AMD Vega Hardware Reviews

I also think you're right in the sense that some clever configuration of the stages can bring about novel virtual pipelines on GCN.

The sad news is that the only chance to get this asap into user-land appears to be to make your own eco-system like Nvidia did, except Nvidia's motive weren't exactly to push the pipeline paradigm I suppose.

I think Vega takes the next step towards the goal of a software defined pipeline, where you don't even have a conventional graphics API, the graphics types of vertex, primitive or fragment aren't baked in and inter-stage buffer configuration is determined at run time. I think we both agree this would be neat.

Understatement much. :D

I'm guessing that Vega introduces flexibility in pipeline configuration. The key here is how would AMD code these "new" shader types on Polaris or earlier iterations of GCN? If they revert to compute shaders, can they wire up the inter-stage buffers and keep the data on die? Can these older GPUs do load-balanced scheduling of arbitrary pipelines? I'm guessing this is the difference with Vega, that it has a pipeline abstraction not just the shader type abstraction seen in older GCN.

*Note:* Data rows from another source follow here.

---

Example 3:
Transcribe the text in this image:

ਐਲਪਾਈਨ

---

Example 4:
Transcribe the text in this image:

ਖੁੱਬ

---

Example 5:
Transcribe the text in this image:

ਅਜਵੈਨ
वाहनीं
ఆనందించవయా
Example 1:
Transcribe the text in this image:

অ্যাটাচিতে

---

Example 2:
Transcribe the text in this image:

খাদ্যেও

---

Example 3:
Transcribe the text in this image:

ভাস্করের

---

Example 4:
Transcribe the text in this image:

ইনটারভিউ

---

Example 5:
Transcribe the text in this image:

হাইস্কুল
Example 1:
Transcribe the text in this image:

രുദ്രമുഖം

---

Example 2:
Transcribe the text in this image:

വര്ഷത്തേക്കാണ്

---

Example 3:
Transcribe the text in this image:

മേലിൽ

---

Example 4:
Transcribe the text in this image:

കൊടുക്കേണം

I don't think it's a "possibility" problem. It's a "performance" problem. You compete with your own older architectures, with the competitions architectures. You fell in a local minimum and you have no way out without making your product less competitive. Except you manage to jump from one local minimum to another further away but better.
We programmers are (I hope) totally aware of local minimum problems, they are everywhere in literally every scope of code and hardware (and life :)), because global minima have a computation problem. There is ... a huge acceptance problem in culture about it, or business, or marketing. Everything needs to be best or die, nothing should ever become worst.
Anyway, you can't optimize the architecture for one paradigm and be optimal under the other as well. The tradeoffs made to make GCN1 competitive under e.g. DX11-API make GCN1 non-competitive under "Primitive Shader"-API. It's the effect of the optimization pass I mentioned before, not because there is a feature inhibitor somewhere in the chip

Keeping data on die and having fine-grained load-balancing amongst the stages of an arbitrary pipeline really will be a revolution. Though some might argue that since we're getting close to the compute density required just to swap to path-traced rendering, we might as well wait a bit longer...

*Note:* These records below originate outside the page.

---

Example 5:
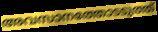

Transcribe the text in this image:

അവസാനത്തോടടുത്ത്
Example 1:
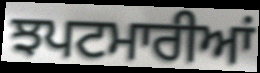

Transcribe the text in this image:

ਝਪਟਮਾਰੀਆਂ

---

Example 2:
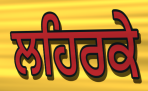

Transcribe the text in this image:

ਲਹਿਰਕੇ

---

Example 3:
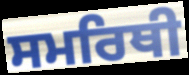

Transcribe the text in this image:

I wonder if memoryless busses are such a good thing. Imagine the data-path would have storage capacity, by design, in the specs, in the API ... and you could do something with it, specifically the FF stuff. Like another thing acompanying registers and caches, the traditional memory-hierarchy. It would make some thing certainly easier and more robust. I'm not a hardware designer, it's possible there is no such spot, and it's futile to think about it. :)

Anyway, Vega appears to be indicative that it's one thing to build the flexible hardware, quite another to get it working as intended with software.

Always. But you don't want the deadlock, you have to break out, one way or the other.
 
The gaming market right now is the Consoles. Unfortunately, PC gamer's have just received "console ports" over the last 5+ years.

Yes, many Game Companies have stuck with the PC, and developed their engines for consoles. But that was the past and EVERYTHING is unified now and will be even-more-so under 4k. The Xbox OneX is essentially a high-end HTPC for the household. But it uses x86 and 64bit windows. And AMD APU.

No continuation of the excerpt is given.